In advance of the start of the short campaign on 30 March, all parties are working on completing their election manifestos. The Conservatives’, overseen by Jo Johnson MP (Boris’s younger brother), is said to be nearly finished, while David Laws is refining the Lib Dems’. Ukip, meanwhile, recently replaced its manifesto chief Tim Aker with Suzanne Evans after he failed to meet an agreed deadline.

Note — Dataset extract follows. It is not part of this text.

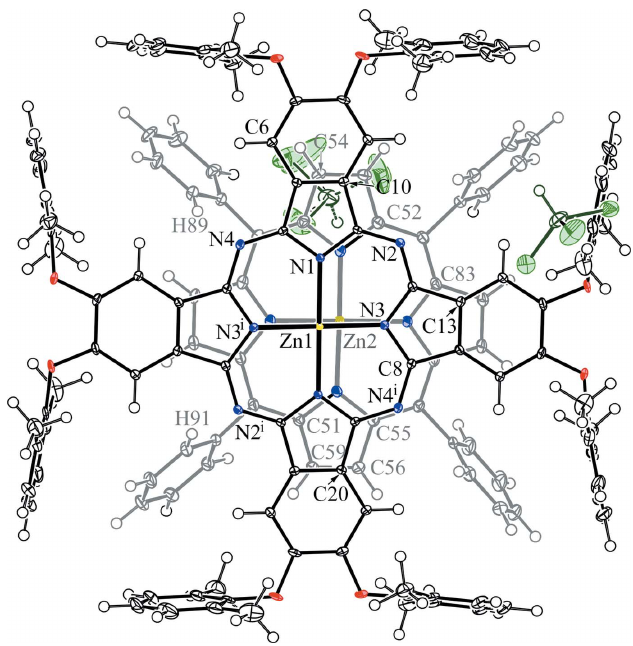
Figure 1 The expanded asymmetric unit of the title supramolecule in a view from the ZnPc macrocycle, with displacement ellipsoids drawn at the 50% probability level. Atom labels of ZnPc and ZnTPP are black and grey, respectively. ZnTPP and chloroform molecules generated by inversion operation through the origin at Zn1 have been omitted for clarity [symmetry code: (i) (cid:4) x + 1, (cid:4) y + 1, (cid:4) z +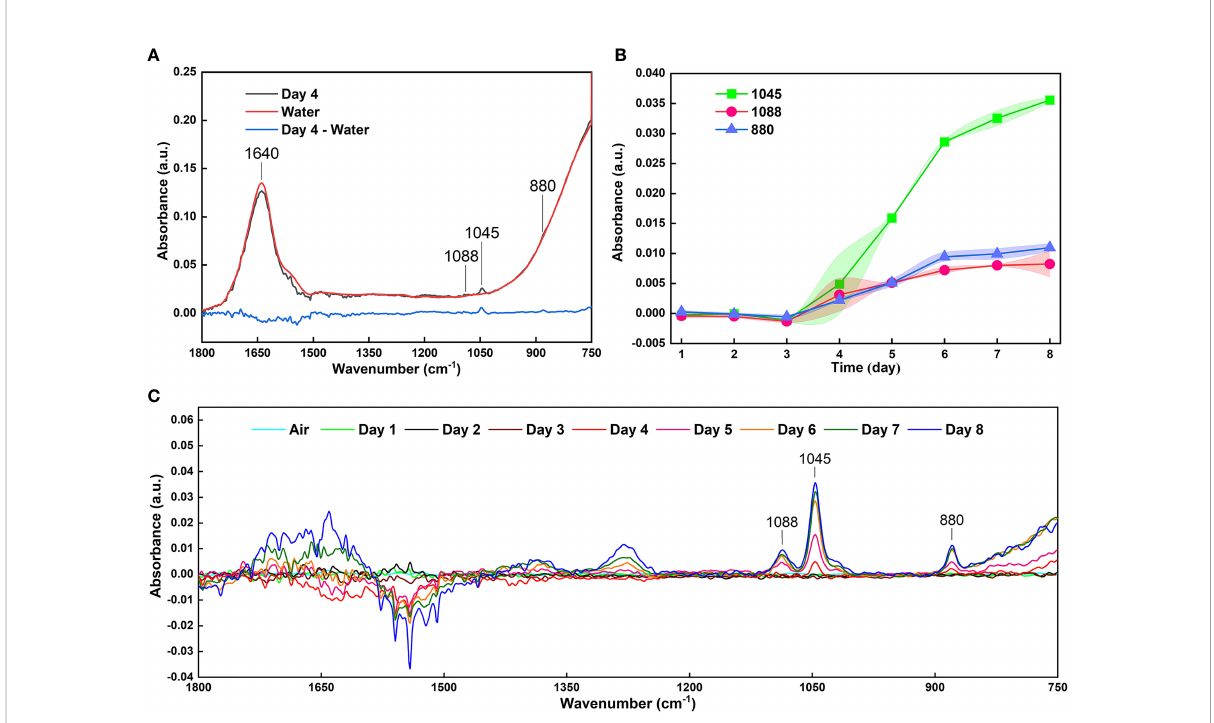
FIGURE 5 (A) Reducing the interference of water absorption by the difference spectra; (B) The curves of the absorbance with an error band at absorption peaks of 1088, 1045 and 881 cm -1 of 40 infrared spectra of grape volatiles after reducing the interference from water absorption; (C) Infrared spectra of grape volatiles after subtracting the interference from water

What of Labour? Unlike in 2010, when its manifesto was written by Ed Miliband, the party has not publicly announced an official author. But I can reveal the key figures involved in the document. The text is being written by academic Jonathan Rutherford, an adviser to Jon Cruddas, and Marc Stears, Miliband’s chief speechwriter and a friend from his Oxford days. The three politicians at the heart of the process are Jon Cruddas, the head of the party’s policy review, Angela Eagle, who is leading internal consultation, and Jon Trickett, who is leading external consultation. Torsten Bell, Labour’s director of policy and rebuttal, is handling the technical policy detail.
As well as the usual debate over which policies make the cut, one issue that remains to be resolved is when the party will hold its Clause V meeting: the event at which the NEC, the shadow cabinet and other stakeholders agree the contents of the manifesto (one source described it to me as “a parliament of Labour”). The meeting is usually held within 72 hours of a general election being called, but the innovation of a fixed-term parliament means the election date (7 May) has long been known.
Despite this, a date has yet to be agreed for the party to meet. There is fear among some that this reflects a desire for the centre to maintain maximum control over the process, making it easier to exclude radical proposals. Were a date to be agreed now, the trade unions and others would, in the words of one source, know the point at which to “pile in”. There is concern that measures such as worker representation on remuneration committees have yet to be confirmed as final policy. How this argument is resolved could yet determine whether Labour’s manifesto is as “radical” as billed.